Jones paid the money and left for Texas. When he returned to Israel in February 1989, on the eve of his seventh dig, he turned on the TV and saw Joseph Patrich, beaming over one of the greatest archaeological finds in modern Israel: the anointing oil, perhaps one of the bottles of oil mentioned in the copper scroll.

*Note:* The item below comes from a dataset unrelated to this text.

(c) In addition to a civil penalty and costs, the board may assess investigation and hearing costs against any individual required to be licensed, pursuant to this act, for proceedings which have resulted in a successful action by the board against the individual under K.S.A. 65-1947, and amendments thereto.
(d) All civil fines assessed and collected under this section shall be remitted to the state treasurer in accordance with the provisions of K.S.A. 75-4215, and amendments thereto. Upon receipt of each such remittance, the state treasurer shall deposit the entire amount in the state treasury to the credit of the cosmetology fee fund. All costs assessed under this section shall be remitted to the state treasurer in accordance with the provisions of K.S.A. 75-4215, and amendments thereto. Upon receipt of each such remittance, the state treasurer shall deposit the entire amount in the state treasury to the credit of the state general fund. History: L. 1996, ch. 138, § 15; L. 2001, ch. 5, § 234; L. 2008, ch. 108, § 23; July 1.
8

“I thought, What the hell is this?” Jones shouts. “It’s very strange that I paid for the report and I hadn’t heard about it! Very strange that I paid his salary, and the salary of his two assistants, spending more than $30,000 for two and a half years, while they worked on what was supposed to have been a consortium effort! But on TV, he is the one who found the oil. He even denied credit to his assistant. Patrich wasn’t even on the dig for ten days before we found the oil. I called him up and said, ‘Joseph, this is Vendyl!’ And he said, ‘Oh, I am glad you are here. I have good news for you!’ And I said, ‘I saw you on TV tonight, and I didn’t hear any mention of who financed the dig—only Joseph Patrich. My opinion is that when God created the world, he created one more horse’s ass than there are horses, and I’m talking to him now.’”

News of the find traveled around the world—at first with no mention of Vendyl Jones. However, the New York Times mentioned Jones and his volunteers on an inside page of the paper, after leading with Patrich on the front page, and the Jerusalem Post headlined a story Texan Unsung Hero of Qumran. But when Patrich wrote an eleven-page account of the dig in the Biblical Archaeology Review—with no mention of Vendyl Jones—the Texan’s volunteers revolted, writing letters to the editor such as this one from an Athens, Tennessee, minister named J. David Davis: “Please give credit where credit is due. Let those who sweated, cried, and bled on these digs know that the record can be corrected.”

During his next Israeli dig, Vendyl Jones settled the score on his own. He fired Joseph Patrich. “He had the chutzpah to tell me that I used him to become famous,” Jones says, wincing.

Until recently, Patrich was on sabbatical at the Harvard-affiliated Dunbarton Oaks, a research center in Washington, D.C. While he commends Jones for his excellent organizational abilities and the money and manpower the Texan has brought to Israel, he says that Jones’s search for the ashes is a pipe dream and that his efforts would be better used to excavate other caves for more realistic relics. “He’s not interested in archaeology too much, only in his fundamentalistic ideas,” says Patrich with a laugh. “What does the anointing oil have to do with the temple artifacts? He’s just wasting money and wasting time and wasting the goodwill of the people because of the place he insists on excavating.”

So Patrich was not honored to work beside the real Indiana Jones? The laugh grows into a roar. “What does it have to do with this particular person, other than that he is a Jones?” he asks. “There are maybe a hundred thousand million other Joneses in America. Indiana Jones! What does it have to do with this person?”

Then Patrich stops laughing. “So what do you know about the excavation?” he asks, pumping for information about Jones’s upcoming dig. “When is he going again? When is the next season scheduled?”

In March 29, Jones and 35 volunteers took off for Israel in search of the ashes of the red heifer. By mid-April, they had unearthed nine hundred pounds of a red substance believed to be Second Temple incense. A month later, however, the Israeli Departmentof Antiquities canceled Jones’s permit and ordered him to shut the dig down.

But Jones would not be deterred: He refused to leave the site without a court order, challenged the Israeli bureaucracy in the press, and threatened to petition the courts for access to the caves. Now back in Arlington, he’s plotting another excavation, a seven-month dig that he’s confident will uncover the ashes. Even then, Jones’s quest will continue—until he’s found all the lost treasures. “There’s four hundred caves down there, and only forty have been excavated or plundered,” he says. In other words, Vendyl Jones is eager to begin another sequel.